Saved data entries
++++

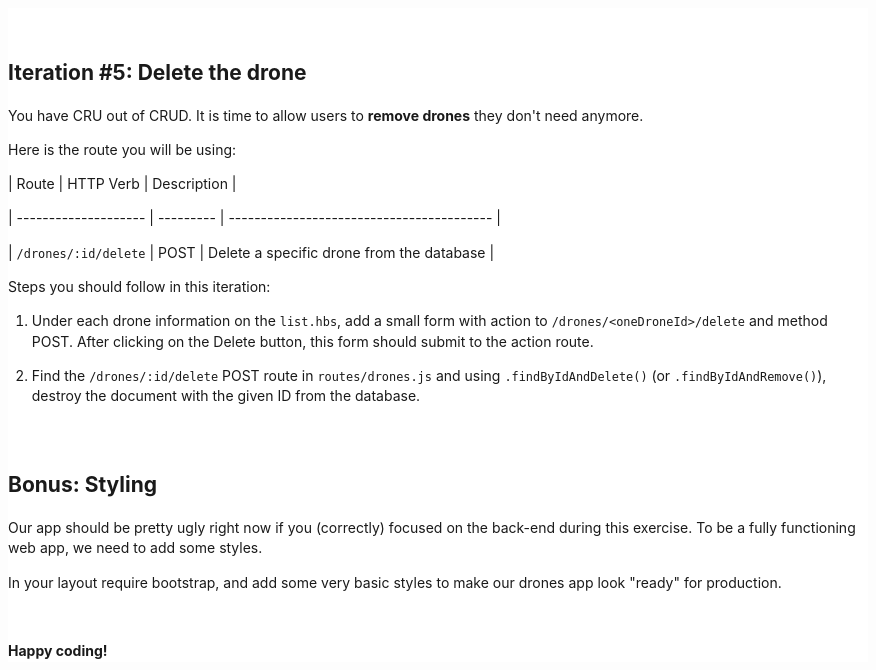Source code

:   

<br>

  

## Iteration #5: Delete the drone

  

You have CRU out of CRUD. It is time to allow users to **remove drones** they don't need anymore.

  

Here is the route you will be using:

  

| Route | HTTP Verb | Description |

| -------------------- | --------- | ----------------------------------------- |

| `/drones/:id/delete` | POST | Delete a specific drone from the database |

  

Steps you should follow in this iteration:

  

1. Under each drone information on the `list.hbs`, add a small form with action to `/drones/<oneDroneId>/delete` and method POST. After clicking on the Delete button, this form should submit to the action route.

2. Find the `/drones/:id/delete` POST route in `routes/drones.js` and using `.findByIdAndDelete()` (or `.findByIdAndRemove()`), destroy the document with the given ID from the database.

  

<br>

  

## Bonus: Styling

  

Our app should be pretty ugly right now if you (correctly) focused on the back-end during this exercise. To be a fully functioning web app, we need to add some styles.

  

In your layout require bootstrap, and add some very basic styles to make our drones app look "ready" for production.

  

<br>

  

**Happy coding!**
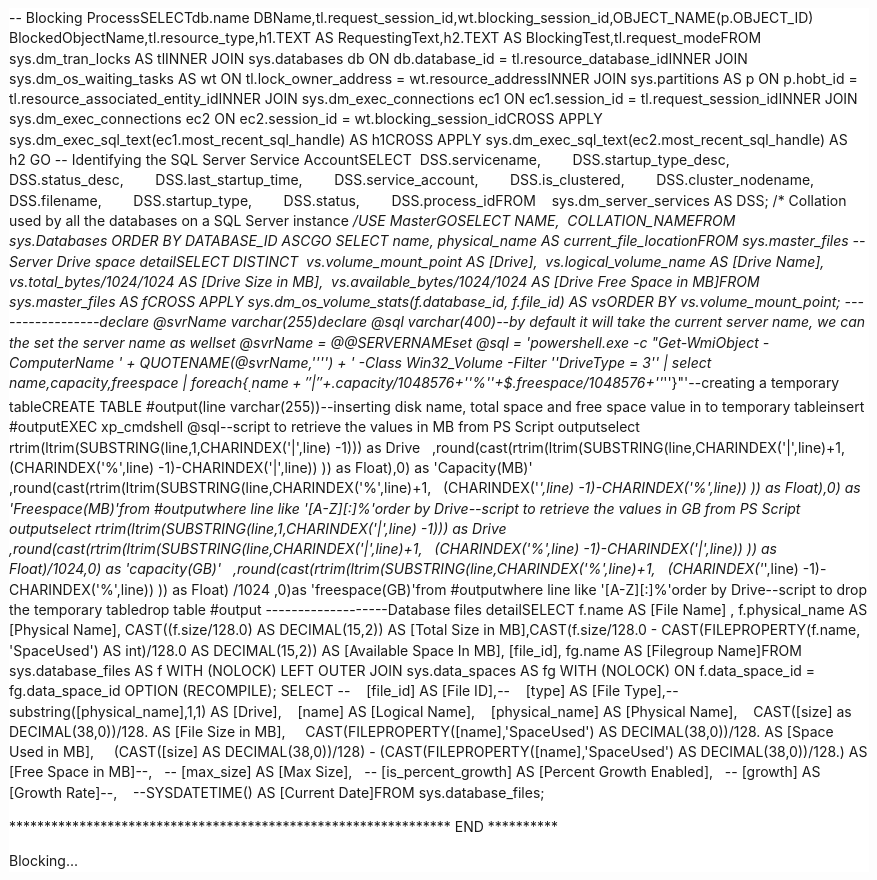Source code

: -- Blocking ProcessSELECTdb.name DBName,tl.request_session_id,wt.blocking_session_id,OBJECT_NAME(p.OBJECT_ID) BlockedObjectName,tl.resource_type,h1.TEXT AS RequestingText,h2.TEXT AS BlockingTest,tl.request_modeFROM sys.dm_tran_locks AS tlINNER JOIN sys.databases db ON db.database_id = tl.resource_database_idINNER JOIN sys.dm_os_waiting_tasks AS wt ON tl.lock_owner_address = wt.resource_addressINNER JOIN sys.partitions AS p ON p.hobt_id = tl.resource_associated_entity_idINNER JOIN sys.dm_exec_connections ec1 ON ec1.session_id = tl.request_session_idINNER JOIN sys.dm_exec_connections ec2 ON ec2.session_id = wt.blocking_session_idCROSS APPLY sys.dm_exec_sql_text(ec1.most_recent_sql_handle) AS h1CROSS APPLY sys.dm_exec_sql_text(ec2.most_recent_sql_handle) AS h2 GO
-- Identifying the SQL Server Service AccountSELECT  DSS.servicename,        DSS.startup_type_desc,        DSS.status_desc,        DSS.last_startup_time,        DSS.service_account,        DSS.is_clustered,        DSS.cluster_nodename,        DSS.filename,        DSS.startup_type,        DSS.status,        DSS.process_idFROM    sys.dm_server_services AS DSS;
/* Collation used by all the databases on a SQL Server instance */USE MasterGOSELECT NAME,  COLLATION_NAMEFROM sys.Databases ORDER BY DATABASE_ID ASCGO
SELECT name, physical_name AS current_file_locationFROM sys.master_files
--Server Drive space detailSELECT DISTINCT  vs.volume_mount_point AS [Drive],  vs.logical_volume_name AS [Drive Name],  vs.total_bytes/1024/1024 AS [Drive Size in MB],  vs.available_bytes/1024/1024 AS [Drive Free Space in MB]FROM sys.master_files AS fCROSS APPLY sys.dm_os_volume_stats(f.database_id, f.file_id) AS vsORDER BY vs.volume_mount_point;
-----------------declare @svrName varchar(255)declare @sql varchar(400)--by default it will take the current server name, we can the set the server name as wellset @svrName = @@SERVERNAMEset @sql = 'powershell.exe -c "Get-WmiObject -ComputerName ' + QUOTENAME(@svrName,'''') + ' -Class Win32_Volume -Filter ''DriveType = 3'' | select name,capacity,freespace | foreach{$_.name+''|''+$_.capacity/1048576+''%''+$_.freespace/1048576+''*''}"'--creating a temporary tableCREATE TABLE #output(line varchar(255))--inserting disk name, total space and free space value in to temporary tableinsert #outputEXEC xp_cmdshell @sql--script to retrieve the values in MB from PS Script outputselect rtrim(ltrim(SUBSTRING(line,1,CHARINDEX('|',line) -1))) as Drive   ,round(cast(rtrim(ltrim(SUBSTRING(line,CHARINDEX('|',line)+1,   (CHARINDEX('%',line) -1)-CHARINDEX('|',line)) )) as Float),0) as 'Capacity(MB)'   ,round(cast(rtrim(ltrim(SUBSTRING(line,CHARINDEX('%',line)+1,   (CHARINDEX('*',line) -1)-CHARINDEX('%',line)) )) as Float),0) as 'Freespace(MB)'from #outputwhere line like '[A-Z][:]%'order by Drive--script to retrieve the values in GB from PS Script outputselect rtrim(ltrim(SUBSTRING(line,1,CHARINDEX('|',line) -1))) as Drive   ,round(cast(rtrim(ltrim(SUBSTRING(line,CHARINDEX('|',line)+1,   (CHARINDEX('%',line) -1)-CHARINDEX('|',line)) )) as Float)/1024,0) as 'capacity(GB)'   ,round(cast(rtrim(ltrim(SUBSTRING(line,CHARINDEX('%',line)+1,   (CHARINDEX('*',line) -1)-CHARINDEX('%',line)) )) as Float) /1024 ,0)as 'freespace(GB)'from #outputwhere line like '[A-Z][:]%'order by Drive--script to drop the temporary tabledrop table #output
-------------------Database files detailSELECT f.name AS [File Name] , f.physical_name AS [Physical Name], CAST((f.size/128.0) AS DECIMAL(15,2)) AS [Total Size in MB],CAST(f.size/128.0 - CAST(FILEPROPERTY(f.name, 'SpaceUsed') AS int)/128.0 AS DECIMAL(15,2)) AS [Available Space In MB], [file_id], fg.name AS [Filegroup Name]FROM sys.database_files AS f WITH (NOLOCK) LEFT OUTER JOIN sys.data_spaces AS fg WITH (NOLOCK) ON f.data_space_id = fg.data_space_id OPTION (RECOMPILE);
SELECT --    [file_id] AS [File ID],--    [type] AS [File Type],--    substring([physical_name],1,1) AS [Drive],    [name] AS [Logical Name],    [physical_name] AS [Physical Name],    CAST([size] as DECIMAL(38,0))/128. AS [File Size in MB],     CAST(FILEPROPERTY([name],'SpaceUsed') AS DECIMAL(38,0))/128. AS [Space Used in MB],     (CAST([size] AS DECIMAL(38,0))/128) - (CAST(FILEPROPERTY([name],'SpaceUsed') AS DECIMAL(38,0))/128.) AS [Free Space in MB]--,   -- [max_size] AS [Max Size],   -- [is_percent_growth] AS [Percent Growth Enabled],   -- [growth] AS [Growth Rate]--,    --SYSDATETIME() AS [Current Date]FROM sys.database_files;

*************************************************************** END **********

Blocking...
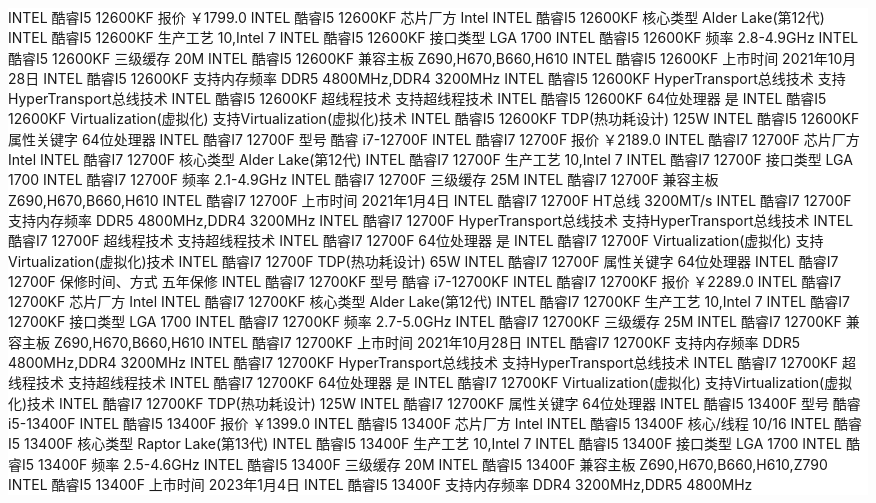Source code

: INTEL 酷睿I5 12600KF	报价	￥1799.0
INTEL 酷睿I5 12600KF	芯片厂方	Intel
INTEL 酷睿I5 12600KF	核心类型	Alder Lake(第12代)
INTEL 酷睿I5 12600KF	生产工艺	10,Intel 7
INTEL 酷睿I5 12600KF	接口类型	LGA 1700
INTEL 酷睿I5 12600KF	频率	2.8-4.9GHz
INTEL 酷睿I5 12600KF	三级缓存	20M
INTEL 酷睿I5 12600KF	兼容主板	Z690,H670,B660,H610
INTEL 酷睿I5 12600KF	上市时间	2021年10月28日
INTEL 酷睿I5 12600KF	支持内存频率	DDR5 4800MHz,DDR4 3200MHz
INTEL 酷睿I5 12600KF	HyperTransport总线技术	支持HyperTransport总线技术
INTEL 酷睿I5 12600KF	超线程技术	支持超线程技术
INTEL 酷睿I5 12600KF	64位处理器	是
INTEL 酷睿I5 12600KF	Virtualization(虚拟化)	支持Virtualization(虚拟化)技术
INTEL 酷睿I5 12600KF	TDP(热功耗设计)	125W
INTEL 酷睿I5 12600KF	属性关键字	64位处理器
INTEL 酷睿I7 12700F	型号	酷睿 i7-12700F
INTEL 酷睿I7 12700F	报价	￥2189.0
INTEL 酷睿I7 12700F	芯片厂方	Intel
INTEL 酷睿I7 12700F	核心类型	Alder Lake(第12代)
INTEL 酷睿I7 12700F	生产工艺	10,Intel 7
INTEL 酷睿I7 12700F	接口类型	LGA 1700
INTEL 酷睿I7 12700F	频率	2.1-4.9GHz
INTEL 酷睿I7 12700F	三级缓存	25M
INTEL 酷睿I7 12700F	兼容主板	Z690,H670,B660,H610
INTEL 酷睿I7 12700F	上市时间	2021年1月4日
INTEL 酷睿I7 12700F	HT总线	3200MT/s
INTEL 酷睿I7 12700F	支持内存频率	DDR5 4800MHz,DDR4 3200MHz
INTEL 酷睿I7 12700F	HyperTransport总线技术	支持HyperTransport总线技术
INTEL 酷睿I7 12700F	超线程技术	支持超线程技术
INTEL 酷睿I7 12700F	64位处理器	是
INTEL 酷睿I7 12700F	Virtualization(虚拟化)	支持Virtualization(虚拟化)技术
INTEL 酷睿I7 12700F	TDP(热功耗设计)	65W
INTEL 酷睿I7 12700F	属性关键字	64位处理器
INTEL 酷睿I7 12700F	保修时间、方式	五年保修
INTEL 酷睿I7 12700KF	型号	酷睿 i7-12700KF
INTEL 酷睿I7 12700KF	报价	￥2289.0
INTEL 酷睿I7 12700KF	芯片厂方	Intel
INTEL 酷睿I7 12700KF	核心类型	Alder Lake(第12代)
INTEL 酷睿I7 12700KF	生产工艺	10,Intel 7
INTEL 酷睿I7 12700KF	接口类型	LGA 1700
INTEL 酷睿I7 12700KF	频率	2.7-5.0GHz
INTEL 酷睿I7 12700KF	三级缓存	25M
INTEL 酷睿I7 12700KF	兼容主板	Z690,H670,B660,H610
INTEL 酷睿I7 12700KF	上市时间	2021年10月28日
INTEL 酷睿I7 12700KF	支持内存频率	DDR5 4800MHz,DDR4 3200MHz
INTEL 酷睿I7 12700KF	HyperTransport总线技术	支持HyperTransport总线技术
INTEL 酷睿I7 12700KF	超线程技术	支持超线程技术
INTEL 酷睿I7 12700KF	64位处理器	是
INTEL 酷睿I7 12700KF	Virtualization(虚拟化)	支持Virtualization(虚拟化)技术
INTEL 酷睿I7 12700KF	TDP(热功耗设计)	125W
INTEL 酷睿I7 12700KF	属性关键字	64位处理器
INTEL 酷睿I5 13400F	型号	酷睿 i5-13400F
INTEL 酷睿I5 13400F	报价	￥1399.0
INTEL 酷睿I5 13400F	芯片厂方	Intel
INTEL 酷睿I5 13400F	核心/线程	10/16
INTEL 酷睿I5 13400F	核心类型	Raptor Lake(第13代)
INTEL 酷睿I5 13400F	生产工艺	10,Intel 7
INTEL 酷睿I5 13400F	接口类型	LGA 1700
INTEL 酷睿I5 13400F	频率	2.5-4.6GHz
INTEL 酷睿I5 13400F	三级缓存	20M
INTEL 酷睿I5 13400F	兼容主板	Z690,H670,B660,H610,Z790
INTEL 酷睿I5 13400F	上市时间	2023年1月4日
INTEL 酷睿I5 13400F	支持内存频率	DDR4 3200MHz,DDR5 4800MHz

++++

__Task brief__. Exactly as they appear, please return only the lines from the first line of the records through the line containing "Steps you should", both included, leaving out all pictures.

__Exercise output__.
Source code

:   

<br>

  

## Iteration #5: Delete the drone

  

You have CRU out of CRUD. It is time to allow users to **remove drones** they don't need anymore.

  

Here is the route you will be using:

  

| Route | HTTP Verb | Description |

| -------------------- | --------- | ----------------------------------------- |

| `/drones/:id/delete` | POST | Delete a specific drone from the database |

  

Steps you should follow in this iteration:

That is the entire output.